One thing the Donizetti Festival in Bergamo is noted for is unarthing Donizetti rarities. The 2016 edition was Rosmonda d’Inghilterra; a dramatically rather slight piece based on the story of Henry II’s mistress, generally known as “The Fair Rosamund”. In the opera version Rosmonda is locked up in a tower by her lover Edegardo who has promised to marry her except he’s really Henry II (Enrico) and Leonora (Eleanor of Aquitaine) is going to have something to say about that. Complicating matters; Enrico’s page Arturo is in love with Rosmonda and her dad, Clifford, is the king’s principal counsellor and not at all happy about his daughter carrying on with a married man. Clifford’s plan to save the family’s honour is to have Arturo take Rosmonda off to Aquitaine and marry her. Rosmonda’s is to retire to a convent (as, apparently, the historical Rosamund did) . Enrico’s is to divorce Leonora (given Enrico’s problems with the church this seems highly implausible but, hey, bel canto) and make Rosmonda his queen. Leonora isn’t having any of this and shows up at the tower and kills Rosmonda. Finito. Along the way there’s lots of very workmanlike Donizetti music which sounds pretty much like most Donizetti operas.
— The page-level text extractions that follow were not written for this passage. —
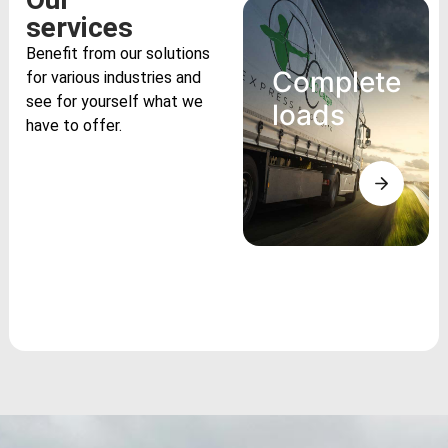
services
Benefit from our solutions
Complete
for various industries and
see for yourself what we
loads
have to offer.
Complete
loads
Benefit from
lower costs per
unit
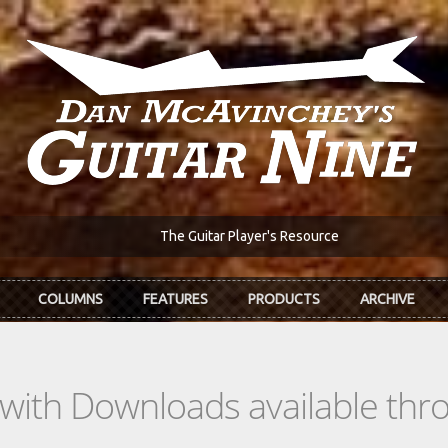
The Guitar Player's Resource
COLUMNS
FEATURES
PRODUCTS
ARCHIVE
s with Downloads available th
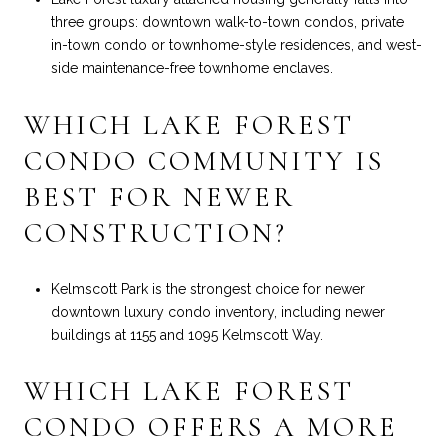
three groups: downtown walk-to-town condos, private
in-town condo or townhome-style residences, and west-
side maintenance-free townhome enclaves.
WHICH LAKE FOREST
CONDO COMMUNITY IS
BEST FOR NEWER
CONSTRUCTION?
Kelmscott Park is the strongest choice for newer
downtown luxury condo inventory, including newer
buildings at 1155 and 1095 Kelmscott Way.
WHICH LAKE FOREST
CONDO OFFERS A MORE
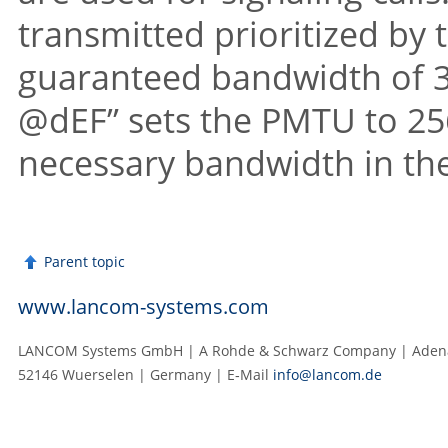
transmitted prioritized by
guaranteed bandwidth of 32
@dEF” sets the PMTU to 256
necessary bandwidth in the
Parent topic
www.lancom-systems.com
LANCOM Systems GmbH | A Rohde & Schwarz Company | Adenau
52146 Wuerselen | Germany | E‑Mail
info@lancom.de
I rather like recordings from the Macerata Festival where the performances take place in the enormous amphitheatre of the Arena Sferisterio. Bellini’s Norma is a good choice for such as setting and the 2016 production directed by Luigi di Gangi and Ugo Giacomazzi makes good use of the space. It also uses string. The sets are stringy. The very scruffy Gauls wear shapeless tunics with lots of string over them. The slightly smarter Romans also wear string. And everybody plays with string. There are more strings than in the Princeton Physics Department. There’s lots of face paint too. The production also makes use of a spectacular multi-coloured lighting plot but, apart from the visuals, is pretty conventional and straightforward.
Adelaide di Borgogna is one of those rather odd “serious” Rossini works where bel canto collides with opera seria. The plot is fairly accurately based on an episode from 10th century history and is most definitely not a comedy. The form has progressed well beyond a succession of da capo arias with multiple ensemble numbers and quite a few choruses. But there’s a throwback to an earlier tradition in the use of high voices for heroic male roles though it seems that by 1817 castrati were rather rare and the crucial role of Ottone, the German emperor, was from the beginning sung by a female contralto.